> Page:

══════════

Paz, who died this week, was not only Mexico's greatest poet. He was one of the most remarkable literary figures of this half century. His essays are at least as compelling as his poems and a good way for English readers to get to know him. Paz's great prose book is probably his stunning meditation on the nature of poetry, The Bow and the Lyre, and there are others: his book-length essay on Mexico and Mexican culture, The Labyrinth of Solitude, his biographical study of Mexico's great poet of the Colonial Period, Sor Juana de la Cruz, his essays on history and politics, One Earth, Four or Five Worlds, and his essays on Mexican art. Only Czeslaw Milosz among the poets of his generation has had the same depth and range.

But he was a poet first of all. The best volumes of his work in English are Selected Poems and A Tree Within, both published by New Directions. Here is one of his poems, gorgeous in Spanish and you can almost hear the original in this English translation by Mark Strand:

Wind and Water and Stone

The water hollowed the stone,
the wind dispersed the water,
the stone stopped the wind.
Water and wind and stone.

The wind sculpted the stone,
the stone is a cup of water,
The water runs off and is wind.
Stone and wind and water.

The wind sings in its turnings,
the water murmurs as it goes,
the motionless stone is quiet.
Wind and water and stone.

One is the other and is neither:
among their empty names
they pass and disappear,
water and stone and wind.

Copyright © 1998 by the Washington Post Company. Online Source. "Wind and Water and Stone" by Octavio Paz, translated by Mark Strand, from "The Collected Poems of Octavio Paz, 1957-1987." Copyright © 1979 by The New Yorker Magazine. Reprinted by permission of New Directions Publishing Corp.)


One Poem by Robert Frost, Another by Susan Wheeler
"Poet's Choice,"  July 19, 1998

Postmodern poetry – experimental poetry – has been for the last 15 years or so trying to figure out how to wriggle out of the sort of direct, personal poetry that the generation of Allen Ginsberg and Adrienne Rich made. Not necessarily because the younger poets didn't like it, but because they felt that work was done and it was time to do something else. The project has gone in a lot of directions, but almost all of them have had in common an effort to subvert narrative, undermine the first person singular, and foreground the textures and surprises in language rather than the drama of content.

══════════

[Outline items]
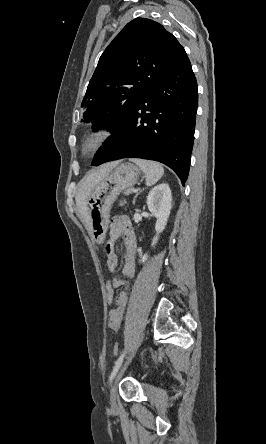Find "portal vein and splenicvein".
Masks as SVG:
<instances>
[{"instance_id":"obj_1","label":"portal vein and splenic vein","mask_w":266,"mask_h":444,"mask_svg":"<svg viewBox=\"0 0 266 444\" xmlns=\"http://www.w3.org/2000/svg\"><path fill=\"white\" fill-rule=\"evenodd\" d=\"M133 192H137V189H134Z\"/></svg>"}]
</instances>
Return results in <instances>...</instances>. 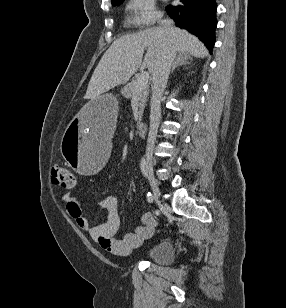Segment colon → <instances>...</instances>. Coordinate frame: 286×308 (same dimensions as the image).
Segmentation results:
<instances>
[{
    "instance_id": "1",
    "label": "colon",
    "mask_w": 286,
    "mask_h": 308,
    "mask_svg": "<svg viewBox=\"0 0 286 308\" xmlns=\"http://www.w3.org/2000/svg\"><path fill=\"white\" fill-rule=\"evenodd\" d=\"M52 182L55 186L72 189L76 185L75 175L73 171L65 167H54L51 171Z\"/></svg>"
}]
</instances>
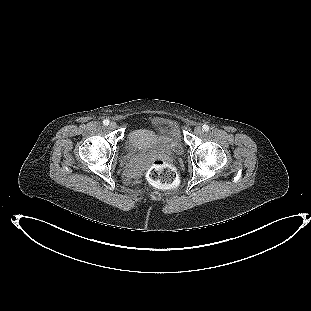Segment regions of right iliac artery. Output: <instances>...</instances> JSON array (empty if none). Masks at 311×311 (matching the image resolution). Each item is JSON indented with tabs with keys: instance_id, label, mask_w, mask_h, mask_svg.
<instances>
[{
	"instance_id": "1",
	"label": "right iliac artery",
	"mask_w": 311,
	"mask_h": 311,
	"mask_svg": "<svg viewBox=\"0 0 311 311\" xmlns=\"http://www.w3.org/2000/svg\"><path fill=\"white\" fill-rule=\"evenodd\" d=\"M103 124H104L105 126H108V125H109V120H108V119H105V120L103 121Z\"/></svg>"
}]
</instances>
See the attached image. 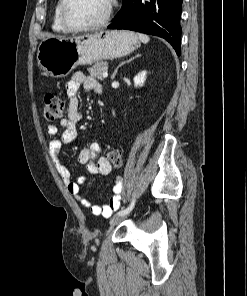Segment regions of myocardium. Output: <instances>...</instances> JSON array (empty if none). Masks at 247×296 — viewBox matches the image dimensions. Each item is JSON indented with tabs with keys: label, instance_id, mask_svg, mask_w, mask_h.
<instances>
[{
	"label": "myocardium",
	"instance_id": "1",
	"mask_svg": "<svg viewBox=\"0 0 247 296\" xmlns=\"http://www.w3.org/2000/svg\"><path fill=\"white\" fill-rule=\"evenodd\" d=\"M71 4V0H62L60 6V20L62 25L70 32H86L93 31L105 27L111 20L113 14V1L108 0V9L103 19L95 24L91 25H76L74 24L68 15V10Z\"/></svg>",
	"mask_w": 247,
	"mask_h": 296
}]
</instances>
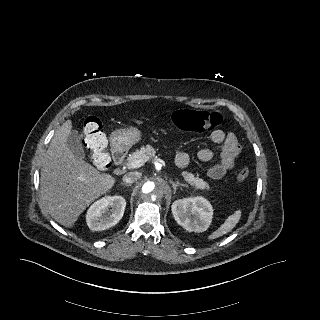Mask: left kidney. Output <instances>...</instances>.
I'll return each instance as SVG.
<instances>
[{
    "label": "left kidney",
    "mask_w": 320,
    "mask_h": 320,
    "mask_svg": "<svg viewBox=\"0 0 320 320\" xmlns=\"http://www.w3.org/2000/svg\"><path fill=\"white\" fill-rule=\"evenodd\" d=\"M175 221L189 232H204L208 229L213 208L203 197L184 198L172 204Z\"/></svg>",
    "instance_id": "left-kidney-1"
}]
</instances>
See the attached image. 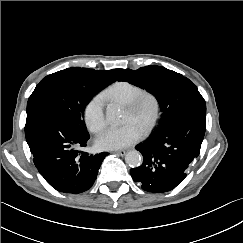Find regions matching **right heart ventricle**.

══════════

> Prompt:
Please copy out the text about Paz starting at "But he was a" and ending at "and is wind.", editing it so that "dispersed" becomes "scattered".

> Result for this task:
But he was a poet first of all. The best volumes of his work in English are Selected Poems and A Tree Within, both published by New Directions. Here is one of his poems, gorgeous in Spanish and you can almost hear the original in this English translation by Mark Strand:

Wind and Water and Stone

The water hollowed the stone,
the wind scattered the water,
the stone stopped the wind.
Water and wind and stone.

The wind sculpted the stone,
the stone is a cup of water,
The water runs off and is wind.